Илайн открыла, было, рот, вероятно собираясь спорить, но передумала и горячо пообещала:
– В ближайшее время я сумею убедить вас в обратном.
Я промолчал. Сомневаюсь, что леди Коллинс удастся превратить меня в одного из дурачков, которые верят, будто политики пекутся об интересах народа. Та ложь, что царит за семейным столом, когда муж благодарит жену, мечтая уйти к любовнице, жена скромно молчит, заботясь лишь о том, чтобы наряд и выражение лица соответствовали случаю, а дети готовы притворяться смирными и любящими, только бы выпросить подарок, так вот эта ложь ничем не отличается от лицемерия, с которым господа в бархатных пиджаках садятся на парламентскую скамью. Они пишут законы, которым не собираются следовать, и думают в первую очередь о том, как сделать еще слаще пирог, лежащий в государственной казне.
Мы незаметно переступили границу районов. По сути, никакой черты не было вовсе, только все местные знали, что дорога после перекрестка уходит в Карьер. Илайн держала руку в сумке, и по положению запястья становилось ясно, что сжимает рукоятку пистолета. Рабочий день был в самом разгаре, но на улицах хватало людей. Пахло гарью, тем особым дымом, который идет от сгоревших жилищ. Били в колокол. По улице, куда мы свернули, люди бежали с ведрами.

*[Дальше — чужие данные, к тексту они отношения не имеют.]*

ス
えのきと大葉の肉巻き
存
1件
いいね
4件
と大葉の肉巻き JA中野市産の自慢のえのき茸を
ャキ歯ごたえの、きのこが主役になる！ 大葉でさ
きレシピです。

Источник пожара мы не увидели, торопливо прошли мимо.
– Вы хотели кого-то проведать, – заметила Илайн.
Интуиция ее не подвела, хоть я, пожалуй, и сам с трудом понимал, что собирался делать. Зайти, спросить: «Как ты?» Глупо, и все же что-то тянуло меня к лечебнице Гленны. Мы преодолели еще один перекресток, когда услышали какой-то шум. Звон выбитых окон, крики, звуки отчаянной потасовки. Я не мог бросить Илайн и побежать, хотя чувствовал, что уже начинаю тащить ее за собой. И вот мы нырнули в арку между домами, прошли сквозь их зловонные тени, и вышли как раз к месту погрома. Несколько молодчиков затеяли драку, женщины стояли немного в стороне, наблюдая и подбадривая участников. Но я не смотрел на то, кто кого метелит. Мой взгляд устремился к дому.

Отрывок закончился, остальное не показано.